Executive MBA MIS 2007

The Executive MBA MIS class starts on January 12th. It will be tracked by Disruption City 2007. Please amend your bookmarks.


mbsmis2007.blogspot.com

Manchester, Seattle and Shanghai

Manchester was the birthplace of the industrial revolution. It was the herald of the globalised, capitalist society that we know today. No other city better deserves the title "Disruption City." Disruption has been our business. We have lived it for good and ill. We are living it still.

And so it is that Manchester has an incredible track-record of achievement and influence. It can claim the invention of modern computing (see 'The Baby', 'The Manchester Mark 1' and Alan Turing), the railway, atomic theory, splitting the atom, the birth of the women's movement, the social theories of Marx and Engels and the co-operative movement. We might also cite Rolls-Royce, Marks and Spencer and The Guardian. Then again, we could talk about Manchester United (and City, Bolton, Wigan, Stockport, Oldham, Rochdale, Bury and Macclesfield), A Clockwork Orange, the Halle Orchestra, Coronation Street, and a track-record in modern youth culture (from the Bee Gees to The Smiths and Oasis).

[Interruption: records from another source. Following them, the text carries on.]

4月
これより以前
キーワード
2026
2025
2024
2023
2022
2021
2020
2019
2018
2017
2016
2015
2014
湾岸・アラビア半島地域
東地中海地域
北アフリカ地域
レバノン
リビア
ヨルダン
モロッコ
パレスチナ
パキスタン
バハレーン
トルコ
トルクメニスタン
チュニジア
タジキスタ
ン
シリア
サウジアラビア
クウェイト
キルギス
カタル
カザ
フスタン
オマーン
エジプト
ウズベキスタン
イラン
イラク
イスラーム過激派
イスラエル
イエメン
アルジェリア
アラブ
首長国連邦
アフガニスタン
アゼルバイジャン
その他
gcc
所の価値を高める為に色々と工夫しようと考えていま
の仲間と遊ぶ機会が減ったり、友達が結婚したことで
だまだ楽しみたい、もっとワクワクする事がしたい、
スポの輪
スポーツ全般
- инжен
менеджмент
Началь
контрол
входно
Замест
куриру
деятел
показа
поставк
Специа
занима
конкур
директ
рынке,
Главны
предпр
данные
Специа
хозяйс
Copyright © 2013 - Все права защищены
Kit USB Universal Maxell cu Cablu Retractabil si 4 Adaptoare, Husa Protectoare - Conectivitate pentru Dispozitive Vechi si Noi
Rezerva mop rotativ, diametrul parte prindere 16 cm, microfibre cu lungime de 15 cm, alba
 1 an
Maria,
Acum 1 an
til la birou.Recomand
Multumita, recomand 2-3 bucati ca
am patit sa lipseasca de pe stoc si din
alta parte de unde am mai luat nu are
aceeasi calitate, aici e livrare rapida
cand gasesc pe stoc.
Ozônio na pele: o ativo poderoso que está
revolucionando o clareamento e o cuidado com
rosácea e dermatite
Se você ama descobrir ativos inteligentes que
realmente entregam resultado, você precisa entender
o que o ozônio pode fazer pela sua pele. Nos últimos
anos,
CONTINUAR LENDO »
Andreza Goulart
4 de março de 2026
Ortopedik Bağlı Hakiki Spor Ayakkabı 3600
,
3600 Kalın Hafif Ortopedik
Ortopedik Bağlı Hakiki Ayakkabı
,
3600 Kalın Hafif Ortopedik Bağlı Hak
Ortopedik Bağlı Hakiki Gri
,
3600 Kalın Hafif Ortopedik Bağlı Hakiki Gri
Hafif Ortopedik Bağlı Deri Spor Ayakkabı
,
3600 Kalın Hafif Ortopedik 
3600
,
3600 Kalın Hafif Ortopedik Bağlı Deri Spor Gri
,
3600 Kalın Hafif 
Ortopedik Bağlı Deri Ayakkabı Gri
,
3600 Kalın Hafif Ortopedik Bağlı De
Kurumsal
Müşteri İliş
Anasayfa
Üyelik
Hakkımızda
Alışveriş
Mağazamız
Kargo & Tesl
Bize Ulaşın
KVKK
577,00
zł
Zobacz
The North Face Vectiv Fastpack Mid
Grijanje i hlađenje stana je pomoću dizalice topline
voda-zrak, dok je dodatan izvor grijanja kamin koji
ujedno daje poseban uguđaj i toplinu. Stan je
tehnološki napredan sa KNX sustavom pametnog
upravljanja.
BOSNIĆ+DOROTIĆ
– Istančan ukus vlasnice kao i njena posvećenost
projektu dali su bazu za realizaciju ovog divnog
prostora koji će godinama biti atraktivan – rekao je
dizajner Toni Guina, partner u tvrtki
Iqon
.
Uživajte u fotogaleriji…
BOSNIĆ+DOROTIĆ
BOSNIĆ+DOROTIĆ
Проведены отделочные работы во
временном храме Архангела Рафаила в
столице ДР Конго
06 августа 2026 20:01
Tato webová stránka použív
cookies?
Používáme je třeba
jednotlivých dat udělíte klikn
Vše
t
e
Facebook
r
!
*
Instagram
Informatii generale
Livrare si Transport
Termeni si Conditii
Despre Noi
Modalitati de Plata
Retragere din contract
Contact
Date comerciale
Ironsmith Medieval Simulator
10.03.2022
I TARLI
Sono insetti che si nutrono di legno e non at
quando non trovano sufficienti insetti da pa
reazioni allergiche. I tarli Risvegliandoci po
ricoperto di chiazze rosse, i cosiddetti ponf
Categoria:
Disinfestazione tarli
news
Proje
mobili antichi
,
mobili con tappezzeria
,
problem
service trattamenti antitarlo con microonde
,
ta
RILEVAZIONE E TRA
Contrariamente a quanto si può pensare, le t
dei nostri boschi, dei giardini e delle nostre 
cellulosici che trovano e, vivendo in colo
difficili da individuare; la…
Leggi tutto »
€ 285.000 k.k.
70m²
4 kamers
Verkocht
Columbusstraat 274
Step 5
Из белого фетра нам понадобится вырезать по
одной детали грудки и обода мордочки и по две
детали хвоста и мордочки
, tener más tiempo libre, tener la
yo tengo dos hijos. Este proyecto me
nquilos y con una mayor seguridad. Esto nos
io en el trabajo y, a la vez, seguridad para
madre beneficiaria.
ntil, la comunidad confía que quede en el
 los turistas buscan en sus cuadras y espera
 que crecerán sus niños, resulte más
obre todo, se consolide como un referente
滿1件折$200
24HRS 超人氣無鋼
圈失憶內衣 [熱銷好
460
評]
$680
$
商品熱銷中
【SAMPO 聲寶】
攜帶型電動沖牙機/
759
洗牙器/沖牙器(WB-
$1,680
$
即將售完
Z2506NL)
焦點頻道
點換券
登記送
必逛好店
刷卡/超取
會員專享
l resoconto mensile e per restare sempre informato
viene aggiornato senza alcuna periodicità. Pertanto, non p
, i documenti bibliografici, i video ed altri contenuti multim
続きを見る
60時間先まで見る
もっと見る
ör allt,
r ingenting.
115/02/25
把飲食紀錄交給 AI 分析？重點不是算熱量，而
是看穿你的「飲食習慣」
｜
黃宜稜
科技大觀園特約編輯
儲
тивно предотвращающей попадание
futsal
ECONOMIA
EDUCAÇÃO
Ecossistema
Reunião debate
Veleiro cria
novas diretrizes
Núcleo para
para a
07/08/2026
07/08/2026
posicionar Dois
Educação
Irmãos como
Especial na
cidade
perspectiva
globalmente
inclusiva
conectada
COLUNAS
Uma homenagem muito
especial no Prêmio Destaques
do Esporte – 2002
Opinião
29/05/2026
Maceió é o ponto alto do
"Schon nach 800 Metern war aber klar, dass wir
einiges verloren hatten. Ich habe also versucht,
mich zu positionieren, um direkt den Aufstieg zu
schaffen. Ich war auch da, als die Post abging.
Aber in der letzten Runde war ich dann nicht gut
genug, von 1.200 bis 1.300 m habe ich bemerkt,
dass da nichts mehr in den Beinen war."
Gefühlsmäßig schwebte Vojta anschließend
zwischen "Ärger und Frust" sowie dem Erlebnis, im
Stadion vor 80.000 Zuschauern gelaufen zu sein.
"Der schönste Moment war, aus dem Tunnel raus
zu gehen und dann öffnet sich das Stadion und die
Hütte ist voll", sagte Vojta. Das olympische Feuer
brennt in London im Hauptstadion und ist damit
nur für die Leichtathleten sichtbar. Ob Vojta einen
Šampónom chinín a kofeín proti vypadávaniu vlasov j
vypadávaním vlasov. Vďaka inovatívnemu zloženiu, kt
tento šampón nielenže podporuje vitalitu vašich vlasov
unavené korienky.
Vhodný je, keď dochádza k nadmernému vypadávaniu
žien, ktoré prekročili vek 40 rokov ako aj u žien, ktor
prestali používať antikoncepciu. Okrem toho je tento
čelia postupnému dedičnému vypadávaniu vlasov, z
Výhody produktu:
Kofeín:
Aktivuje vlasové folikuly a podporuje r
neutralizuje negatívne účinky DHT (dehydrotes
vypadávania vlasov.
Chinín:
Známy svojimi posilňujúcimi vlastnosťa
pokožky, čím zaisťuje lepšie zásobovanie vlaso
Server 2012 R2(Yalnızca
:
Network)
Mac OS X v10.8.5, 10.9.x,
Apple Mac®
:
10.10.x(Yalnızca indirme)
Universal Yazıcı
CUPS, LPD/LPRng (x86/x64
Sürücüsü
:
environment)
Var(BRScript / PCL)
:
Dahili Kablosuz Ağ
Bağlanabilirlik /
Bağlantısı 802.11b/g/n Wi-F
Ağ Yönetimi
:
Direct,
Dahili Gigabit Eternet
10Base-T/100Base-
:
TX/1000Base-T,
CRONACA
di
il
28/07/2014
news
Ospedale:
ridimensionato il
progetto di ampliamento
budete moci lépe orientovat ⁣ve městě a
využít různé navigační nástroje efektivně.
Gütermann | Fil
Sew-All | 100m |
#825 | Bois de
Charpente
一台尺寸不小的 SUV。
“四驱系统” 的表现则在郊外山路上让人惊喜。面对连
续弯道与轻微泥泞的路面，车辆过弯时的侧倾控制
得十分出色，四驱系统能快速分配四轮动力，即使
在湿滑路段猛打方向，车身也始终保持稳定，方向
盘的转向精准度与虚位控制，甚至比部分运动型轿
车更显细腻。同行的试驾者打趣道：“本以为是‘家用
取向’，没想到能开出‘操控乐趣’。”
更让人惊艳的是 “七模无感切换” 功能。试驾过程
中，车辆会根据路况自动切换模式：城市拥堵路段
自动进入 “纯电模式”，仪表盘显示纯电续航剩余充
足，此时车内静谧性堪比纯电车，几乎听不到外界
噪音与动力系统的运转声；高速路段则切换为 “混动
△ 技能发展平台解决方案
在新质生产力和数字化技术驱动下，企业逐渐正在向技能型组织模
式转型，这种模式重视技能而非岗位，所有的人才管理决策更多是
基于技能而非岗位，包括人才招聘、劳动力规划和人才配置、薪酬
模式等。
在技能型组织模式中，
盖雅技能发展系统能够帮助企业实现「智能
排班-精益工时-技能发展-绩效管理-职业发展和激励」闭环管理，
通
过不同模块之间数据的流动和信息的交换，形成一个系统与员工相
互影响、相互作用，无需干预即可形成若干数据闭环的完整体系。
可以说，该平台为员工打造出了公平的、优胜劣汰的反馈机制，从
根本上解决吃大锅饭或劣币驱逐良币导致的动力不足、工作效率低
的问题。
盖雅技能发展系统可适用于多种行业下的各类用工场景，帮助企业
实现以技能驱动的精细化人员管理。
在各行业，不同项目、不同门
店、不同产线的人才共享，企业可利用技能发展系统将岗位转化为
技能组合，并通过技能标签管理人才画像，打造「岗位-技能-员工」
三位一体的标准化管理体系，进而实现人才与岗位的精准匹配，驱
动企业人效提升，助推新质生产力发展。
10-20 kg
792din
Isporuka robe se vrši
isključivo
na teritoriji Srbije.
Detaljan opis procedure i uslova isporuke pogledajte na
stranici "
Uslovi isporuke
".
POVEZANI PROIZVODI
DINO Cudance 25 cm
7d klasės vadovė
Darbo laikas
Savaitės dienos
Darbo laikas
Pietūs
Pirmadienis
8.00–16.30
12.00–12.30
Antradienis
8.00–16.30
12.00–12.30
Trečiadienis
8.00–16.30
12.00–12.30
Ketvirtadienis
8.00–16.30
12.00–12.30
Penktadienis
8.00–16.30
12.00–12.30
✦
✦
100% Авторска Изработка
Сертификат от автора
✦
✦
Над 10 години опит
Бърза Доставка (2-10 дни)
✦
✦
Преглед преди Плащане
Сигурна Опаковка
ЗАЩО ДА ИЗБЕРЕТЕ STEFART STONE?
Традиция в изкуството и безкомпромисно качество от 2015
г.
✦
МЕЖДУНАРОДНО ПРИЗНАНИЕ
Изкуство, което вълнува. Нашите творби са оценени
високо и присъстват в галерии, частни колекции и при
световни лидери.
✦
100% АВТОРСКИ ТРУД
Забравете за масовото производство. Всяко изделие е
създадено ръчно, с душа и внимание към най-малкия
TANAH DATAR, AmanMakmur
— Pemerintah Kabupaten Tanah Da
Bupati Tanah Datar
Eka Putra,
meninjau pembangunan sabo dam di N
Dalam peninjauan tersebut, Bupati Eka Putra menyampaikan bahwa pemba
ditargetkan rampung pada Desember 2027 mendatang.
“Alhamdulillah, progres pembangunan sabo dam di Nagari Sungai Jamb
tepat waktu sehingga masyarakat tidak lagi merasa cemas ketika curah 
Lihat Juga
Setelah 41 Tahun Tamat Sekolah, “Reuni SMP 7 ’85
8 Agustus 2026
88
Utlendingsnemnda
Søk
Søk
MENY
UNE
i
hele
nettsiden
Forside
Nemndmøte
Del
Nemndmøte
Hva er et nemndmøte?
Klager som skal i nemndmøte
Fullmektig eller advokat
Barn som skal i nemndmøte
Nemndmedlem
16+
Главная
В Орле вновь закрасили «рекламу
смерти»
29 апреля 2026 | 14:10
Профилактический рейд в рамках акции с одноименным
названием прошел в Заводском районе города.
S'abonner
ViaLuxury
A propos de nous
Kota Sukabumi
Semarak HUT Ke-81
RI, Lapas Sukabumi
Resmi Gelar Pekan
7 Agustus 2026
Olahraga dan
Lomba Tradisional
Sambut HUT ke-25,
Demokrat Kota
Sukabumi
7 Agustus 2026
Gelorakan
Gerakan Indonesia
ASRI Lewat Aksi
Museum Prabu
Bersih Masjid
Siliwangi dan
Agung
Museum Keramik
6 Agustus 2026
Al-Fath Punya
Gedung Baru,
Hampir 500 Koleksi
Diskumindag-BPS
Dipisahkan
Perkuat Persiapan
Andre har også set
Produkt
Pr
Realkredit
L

Open the lens a little more broadly and the North-West of England offers up The Beatles, Liverpool FC, Stan Laurel, William Wordsworth, ....

Manchester Business School (MBS) has its part in this history, with the work of Stafford Beer and Enid Mumford associated with the school. It is also the school where we learn through doing (see Manchester Method and also Reg Revans).

Today, we introduce new thinking about the new age we live in. This blog is used as part of the MBA MIS course here in MBS. Of course, today, we live in a global, networked economy. To understand where new technology is taking us, we have to look to places like Seattle, Shanghai, Bangalore, Palo Alto and Walldorf. It is a new age, still just beginning, and it promises to leave old ideas redundant and new ideas ascendant.

The course starts with the ideas of Clayton Christensen, Ronald Coase & Larry Downes and Chunka Mui. Along the way, we will encounter many more like Geoffrey Moore, James Surowiecki, Raymond Kurzweil and Stafford Beer.

Perhaps there is no better promontory from which to study the global village in its information age than that provided by Manchester. Welcome!